Hot air ballooning in Luxor is an aspect of the Egyptian tourist industry. Tour companies offer sunrise rides in hot-air balloons to tourists who enjoy views of ancient Thebes, the temple complexes of Karnak and Luxor, the Valley of the Kings and the Valley of the Queens.

==History==
===Operations===
British company began offering hot-air balloon rides to tourists in Luxor in the early 1988. While the first Egyptian ballooning company was established in 1993.

The balloon rides are an important part of Egypt's tourism industry.

Following a 2009 crash, balloon flights at Luxor were suspended for six months while pilots were given additional training and safety measures were reviewed and improved. New regulations limited the number of balloons that could be aloft simultaneously and restricted take-offs to a new airfield for the sole use of hot-air balloons.

As of January 2018, eight companies operate a combined total of 32 hot air balloons offering flights over Luxor.

=== Accidents and incidents ===
The overall safety record of hot air ballooning in Egypt is poor. Seven tourists were injured in a crash early in 2009. On a single day in February 2009, three separate hot air balloons crashed in different locations carrying a total of 60 tourists, resulting in injuries that included broken bones.

At Luxor, eight tourists were injured in 2007 when the balloon in which they were riding crash-landed in a field. Four Scottish tourists, were seriously injured in April 2008 when the balloon in which they were traveling crash-landed. Sixteen tourists were injured at Luxor in April 2009 when the balloon in which they were traveling is understood to have collided with a cell phone transmission tower.

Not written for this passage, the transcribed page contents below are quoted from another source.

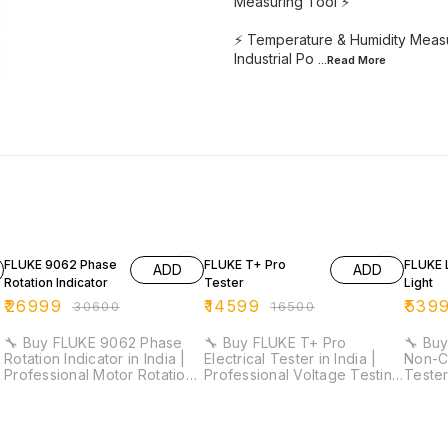
Measuring Tool ⚡
⚡ Temperature & Humidity Measu
Industrial Po
...Read
More
12% OFF
12% OFF
11% OF
FLUKE 9062 Phase
FLUKE T+ Pro
FLUKE 
ADD
ADD
Rotation Indicator
Tester
Light
₹
26999
₹
14599
₹
539
₹
30600
₹
16500
🔧 Buy FLUKE 9062 Phase
🔧 Buy FLUKE T+ Pro
🔧 Buy
Rotation Indicator in India |
Electrical Tester in India |
Non-C
Professional Motor Rotation
Professional Voltage Testing
Tester
Tester ⚡ ⚡ 3 Phase
Tool ⚡ ⚡ CAT IV 600V & CAT
Detect
Indication | Motor Rotation
III 1000V Safety Rated | LCD
Detec
e
Detection | Contact-Free
Display | GFCI Testing |
Sensit
Operation | Ideal for
Light, Sound & Vibration
600V S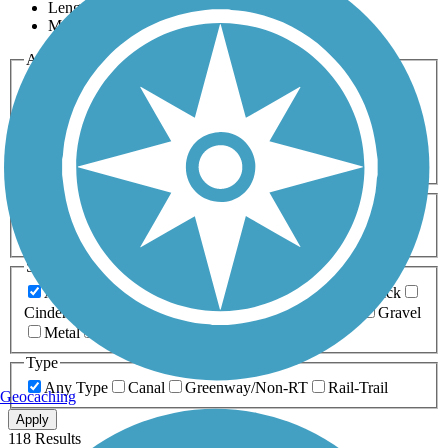
Length
Most Popular
Activities
Any Activity
ATV
Bike
Birding
Cross Country
Skiing
Dog Walking
Fishing
Geocaching
Hiking
Horseback Riding
Inline Skating
Mountain Biking
Running
Snowmobiling
Walking
Wheelchair
Accessible
Length
Any Length
0-5 Miles
5-10 Miles
10-20 Miles
20+ Miles
Surfaces
Any Surface
Asphalt
Ballast
Boardwalk
Brick
Cinder
Concrete
Crushed Stone
Dirt
Grass
Gravel
Metal
Sand
Woodchips
Type
Any Type
Canal
Greenway/Non-RT
Rail-Trail
Geocaching
Apply
118 Results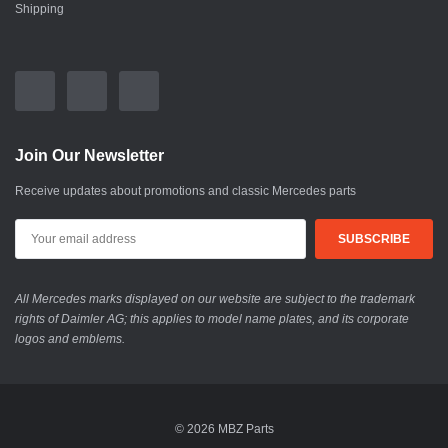
Shipping
Join Our Newsletter
Receive updates about promotions and classic Mercedes parts
All Mercedes marks displayed on our website are subject to the trademark
rights of Daimler AG; this applies to model name plates, and its corporate
logos and emblems.
© 2026 MBZ Parts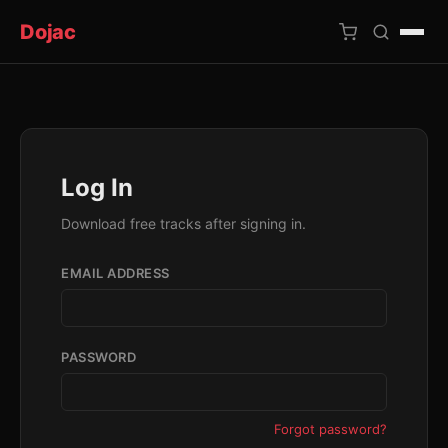
Dojac
×
Log In
Download free tracks after signing in.
EMAIL ADDRESS
PASSWORD
Forgot password?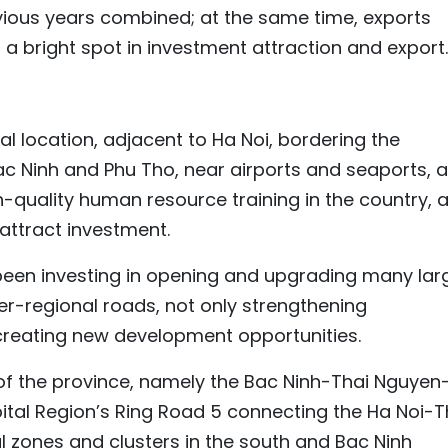
evious years combined; at the same time, exports
 a bright spot in investment attraction and export.
l location, adjacent to Ha Noi, bordering the
ac Ninh and Phu Tho, near airports and seaports, 
h-quality human resource training in the country, 
 attract investment.
been investing in opening and upgrading many lar
ter-regional roads, not only strengthening
 creating new development opportunities.
of the province, namely the Bac Ninh-Thai Nguyen
ital Region’s Ring Road 5 connecting the Ha Noi-T
 zones and clusters in the south and Bac Ninh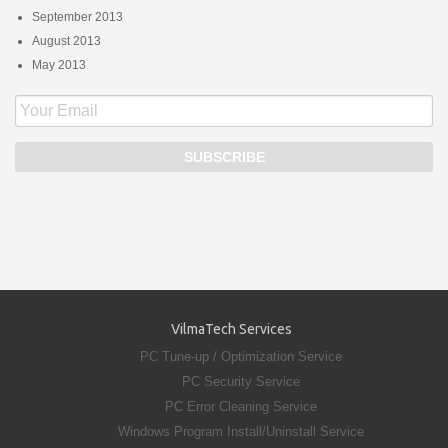
September 2013
August 2013
May 2013
VilmaTech Services
PC Tune-up / Optimization Service
PC Security Service
PC Error Cleaning Service
Windows Program Install/Uninstall Service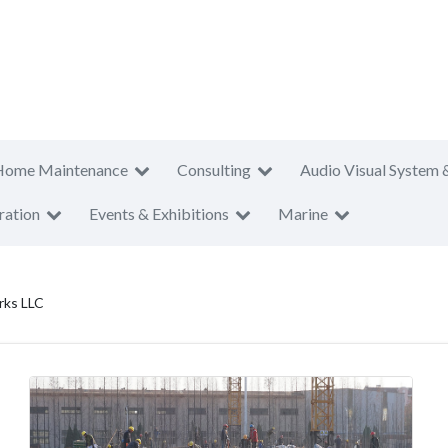
Home Maintenance
Consulting
Audio Visual System 
ration
Events & Exhibitions
Marine
rks LLC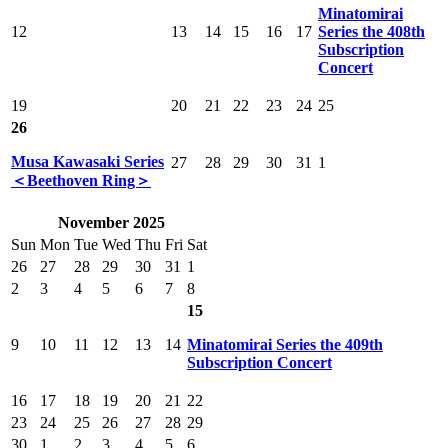
Minatomirai
12
13
14
15
16
17
Series the 408th
Subscription
Concert
19
20
21
22
23
24
25
26
Musa Kawasaki Series
27
28
29
30
31
1
＜Beethoven Ring＞
November 2025
Sun
Mon
Tue
Wed
Thu
Fri
Sat
26
27
28
29
30
31
1
2
3
4
5
6
7
8
15
9
10
11
12
13
14
Minatomirai Series the 409th
Subscription Concert
16
17
18
19
20
21
22
23
24
25
26
27
28
29
30
1
2
3
4
5
6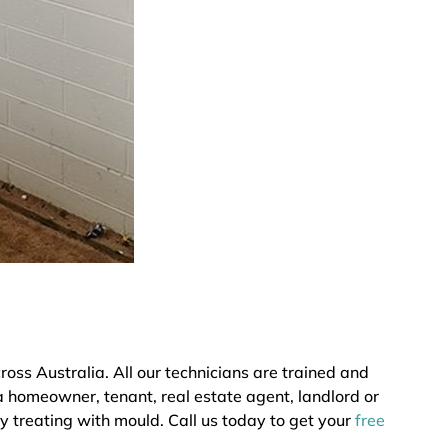
ss Australia. All our technicians are trained and
a homeowner, tenant, real estate agent, landlord or
y treating with mould. Call us today to get your
free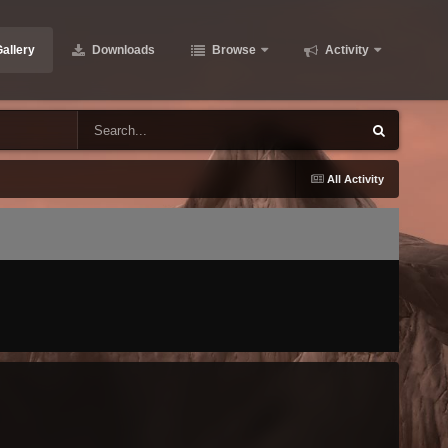
allery
Downloads
Browse
Activity
All Activity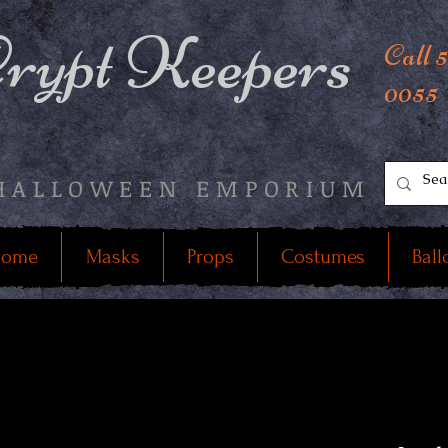
rypt Keepers
Call 
0055
HALLOWEEN EMPORIUM
ome
Masks
Props
Costumes
Ball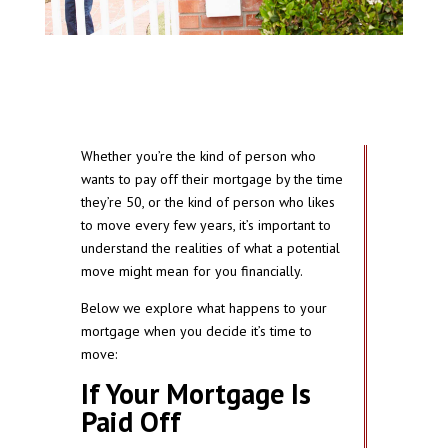
Whether you’re the kind of person who
wants to pay off their mortgage by the time
they’re 50, or the kind of person who likes
to move every few years, it’s important to
understand the realities of what a potential
move might mean for you financially.
Below we explore what happens to your
mortgage when you decide it’s time to
move:
If Your Mortgage Is
Paid Off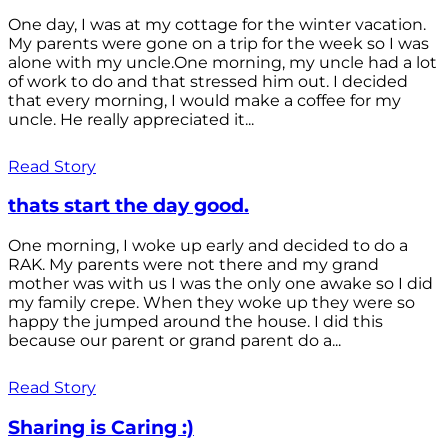
One day, I was at my cottage for the winter vacation.
My parents were gone on a trip for the week so I was
alone with my uncle.One morning, my uncle had a lot
of work to do and that stressed him out. I decided
that every morning, I would make a coffee for my
uncle. He really appreciated it...
Read Story
thats start the day good.
One morning, I woke up early and decided to do a
RAK. My parents were not there and my grand
mother was with us I was the only one awake so I did
my family crepe. When they woke up they were so
happy the jumped around the house. I did this
because our parent or grand parent do a...
Read Story
Sharing is Caring :)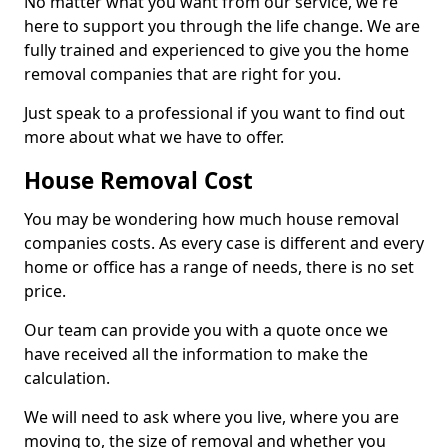
No matter what you want from our service, we're
here to support you through the life change. We are
fully trained and experienced to give you the home
removal companies that are right for you.
Just speak to a professional if you want to find out
more about what we have to offer.
House Removal Cost
You may be wondering how much house removal
companies costs. As every case is different and every
home or office has a range of needs, there is no set
price.
Our team can provide you with a quote once we
have received all the information to make the
calculation.
We will need to ask where you live, where you are
moving to, the size of removal and whether you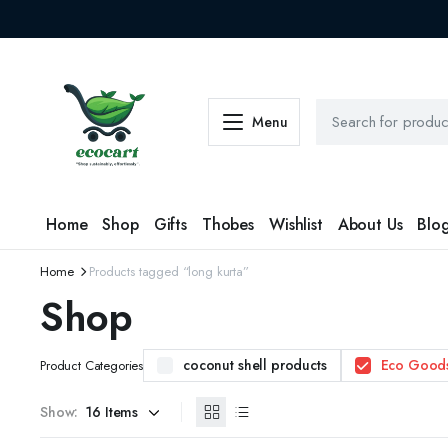
Menu
Home
Shop
Gifts
Thobes
Wishlist
About Us
Blo
Home
Products tagged “long kurta”
Shop
coconut shell products
Eco Good
Product Categories
Show: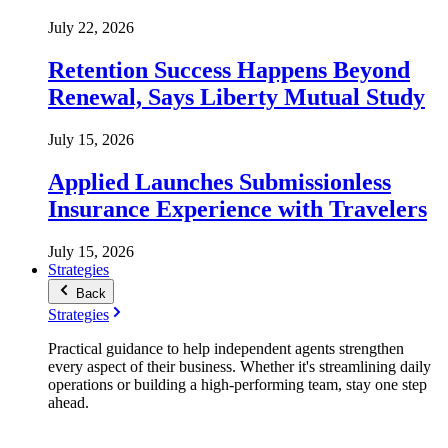
July 22, 2026
Retention Success Happens Beyond
Renewal, Says Liberty Mutual Study
July 15, 2026
Applied Launches Submissionless
Insurance Experience with Travelers
July 15, 2026
Strategies
Back
Strategies
Practical guidance to help independent agents strengthen
every aspect of their business. Whether it's streamlining daily
operations or building a high-performing team, stay one step
ahead.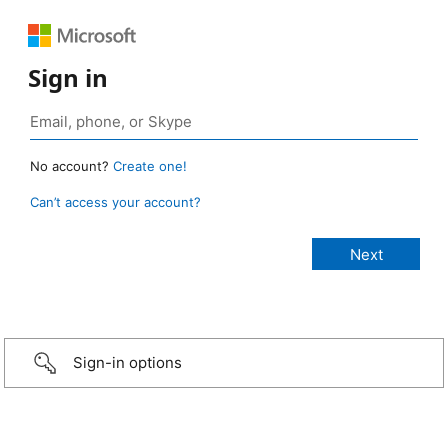
Sign in
No account?
Create one!
Can’t access your account?
Sign-in options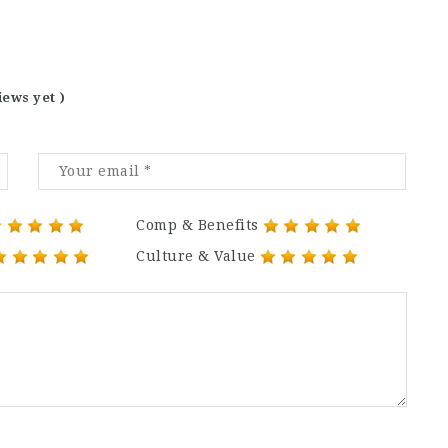
iews yet )
Comp & Benefits
Culture & Value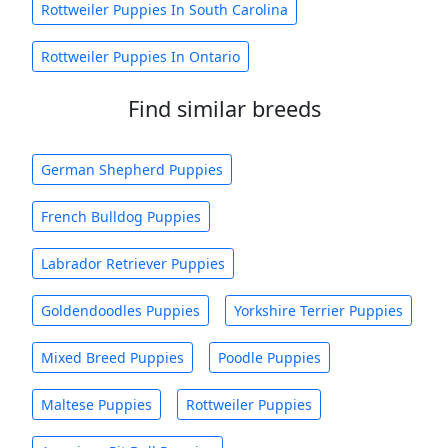
Rottweiler Puppies In South Carolina
Rottweiler Puppies In Ontario
Find similar breeds
German Shepherd Puppies
French Bulldog Puppies
Labrador Retriever Puppies
Goldendoodles Puppies
Yorkshire Terrier Puppies
Mixed Breed Puppies
Poodle Puppies
Maltese Puppies
Rottweiler Puppies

The most serious accident was the 2013 Luxor hot air balloon crash, in which 19 people were killed when a leaking fuel line started a fire.

After 22 Chinese tourists were injured in a 2016 balloon crash, the Egyptian civil aviation authority suspended flights for three days while safety procedures were reviewed.

Twelve tourists were injured and one man from South Africa was killed in Luxor in 2018 when high winds caused a balloon's operator to lose control. Flights were suspended until the unusually high winds subsided.